A glorious summery evening last night...

But with an undercurrent of cooler air, I thought. In any case, today has dawned bright and clear and just as warm as it has been these last days, the mid-40s, although it doesn't feel quite so warm. It is a feria, so the Mass today is yesterday's, Misericordia Domini (Introibo); worth noting that in at least five French churches it is the feast of Pope Saint Leo IX, born Bruno of...  Alsatia or of Toul or (say the Italians) of Dagsburg. 




I have taken it into my head to have a map of the voyage of Jason and the Argonauts printed out so that I can keep a visual record of my virtual progress at being sea-sick across three continents. Will chat with the UPS Store fellow in the morning. Blue flags for uneventful landings (if there ever are any), red flags for hostilities, and a black flag for the nonsense at Cyzicus (where the 'Nauts killed their last nights' hosts because they were too feckless to realize that a storm had returned them to the same harbor they had just left... but it was night) and any other stupid encounters like it. Or some sort of arrangement. 

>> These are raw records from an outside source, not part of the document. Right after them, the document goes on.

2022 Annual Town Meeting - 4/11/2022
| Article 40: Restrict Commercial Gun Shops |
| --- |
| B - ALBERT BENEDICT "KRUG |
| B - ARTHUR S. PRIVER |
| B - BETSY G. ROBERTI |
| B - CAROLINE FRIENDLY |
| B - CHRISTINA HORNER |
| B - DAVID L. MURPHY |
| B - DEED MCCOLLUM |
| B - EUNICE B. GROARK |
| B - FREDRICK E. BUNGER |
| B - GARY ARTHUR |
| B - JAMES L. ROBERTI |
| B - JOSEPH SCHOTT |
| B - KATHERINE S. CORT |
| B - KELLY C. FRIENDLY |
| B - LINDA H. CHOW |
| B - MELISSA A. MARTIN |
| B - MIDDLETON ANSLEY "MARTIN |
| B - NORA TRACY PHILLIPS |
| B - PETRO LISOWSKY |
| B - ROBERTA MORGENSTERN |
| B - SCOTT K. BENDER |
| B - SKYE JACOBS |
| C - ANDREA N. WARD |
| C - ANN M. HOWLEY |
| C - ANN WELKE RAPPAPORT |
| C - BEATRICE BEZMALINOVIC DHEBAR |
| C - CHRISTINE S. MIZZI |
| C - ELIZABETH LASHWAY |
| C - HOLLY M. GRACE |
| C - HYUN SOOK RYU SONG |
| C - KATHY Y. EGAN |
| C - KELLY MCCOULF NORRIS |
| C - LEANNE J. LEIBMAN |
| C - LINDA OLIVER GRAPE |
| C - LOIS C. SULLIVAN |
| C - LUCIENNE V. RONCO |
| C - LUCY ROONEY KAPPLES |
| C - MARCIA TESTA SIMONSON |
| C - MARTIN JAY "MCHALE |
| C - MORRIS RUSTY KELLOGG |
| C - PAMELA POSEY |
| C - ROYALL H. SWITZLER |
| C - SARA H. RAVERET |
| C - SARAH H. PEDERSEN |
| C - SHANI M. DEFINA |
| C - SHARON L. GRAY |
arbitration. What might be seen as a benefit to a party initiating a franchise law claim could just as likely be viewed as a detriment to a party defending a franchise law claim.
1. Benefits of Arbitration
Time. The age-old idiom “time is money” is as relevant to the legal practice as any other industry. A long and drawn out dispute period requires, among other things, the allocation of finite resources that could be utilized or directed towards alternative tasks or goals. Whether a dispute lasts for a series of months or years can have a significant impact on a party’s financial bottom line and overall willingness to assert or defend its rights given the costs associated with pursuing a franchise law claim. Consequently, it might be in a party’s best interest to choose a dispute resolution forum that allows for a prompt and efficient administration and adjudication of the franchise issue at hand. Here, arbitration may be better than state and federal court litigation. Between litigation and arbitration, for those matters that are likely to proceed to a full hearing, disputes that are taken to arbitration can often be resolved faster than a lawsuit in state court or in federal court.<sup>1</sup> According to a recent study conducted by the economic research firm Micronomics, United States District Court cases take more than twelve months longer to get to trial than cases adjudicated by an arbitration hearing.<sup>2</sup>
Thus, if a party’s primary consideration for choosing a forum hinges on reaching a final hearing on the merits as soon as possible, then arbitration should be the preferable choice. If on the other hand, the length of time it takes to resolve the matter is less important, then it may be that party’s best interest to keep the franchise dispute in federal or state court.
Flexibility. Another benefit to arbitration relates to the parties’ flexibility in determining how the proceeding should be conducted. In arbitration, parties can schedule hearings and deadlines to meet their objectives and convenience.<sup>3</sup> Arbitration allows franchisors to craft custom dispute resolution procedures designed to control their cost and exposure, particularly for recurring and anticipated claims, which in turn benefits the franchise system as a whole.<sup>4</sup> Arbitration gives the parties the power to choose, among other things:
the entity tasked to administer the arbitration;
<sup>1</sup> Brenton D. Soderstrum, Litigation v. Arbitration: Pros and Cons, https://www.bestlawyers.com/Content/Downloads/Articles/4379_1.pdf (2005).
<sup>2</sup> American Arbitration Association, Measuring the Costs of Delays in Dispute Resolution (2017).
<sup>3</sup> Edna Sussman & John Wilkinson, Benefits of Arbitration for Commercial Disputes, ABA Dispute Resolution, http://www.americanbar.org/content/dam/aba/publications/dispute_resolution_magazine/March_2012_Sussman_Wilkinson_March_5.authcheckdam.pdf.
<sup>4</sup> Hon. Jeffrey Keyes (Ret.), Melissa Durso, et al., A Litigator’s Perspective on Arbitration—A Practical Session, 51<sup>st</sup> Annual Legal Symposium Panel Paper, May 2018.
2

Peter Kwasniewski has posted an article at New Liturgical Movement to begin the week on a stirring note: 'Ending Seventy Years of Liturgical Exile: The Return of the Pre-55 Holy Week'. 

... The year 2021, however, appears to be the year in which Rome (taken here to mean those who are quietly in charge of affairs concerning the usus antiquior) has given a global wink to those wanting to use the pre-55 Holy Week, and, indeed, to reclaim pre-55 practices more generally. No express permission is being given, because none is needed for that which is immemorially sacred and great. Catholics of the Roman rite, in small groups, here and there, are returning to the liturgical temple after seventy years of exile....

I must re-read the essay; certainly this will not be the last word written on the subject, and Dr Kwasniewski has been for some time now a champion of the Traditional Rite. It is a marker, and an indication perhaps of how 'the game' has changed since the pontificates of Saint John Paul II and Benedictus XVI. 

Post Vesperas. There are over a hundred comments on Dr Kwasniewski's post, which is an unusually high number at NLM. I'm afraid I have been reading Apollonius in Merrill's version (intending to catch up there to the point I've reached in the Race translation in Loeb) and not Dom Prosper or Blessed Ildefonso this afternoon.

My resistance collapsed and I bought Peter Green's The Argonautika, eh; Deo gratias, it is only available in the Kindle version. I also saw a monograph that I want to read selling for 8,000 yen (I confess I have no idea whatsoever what that is in dollars)-- am spared that temptation however because those people don't ship to the United States. 

It is, in addition to the feast of Saint Leo IX (11th century), also that of Saint Emma (11th century), and of Saint Elfege (11th century).

V. Et álibi aliórum plurimórum sanctórum Mártyrum et Confessórum, atque sanctárum Vírginum. R. Deo grátias.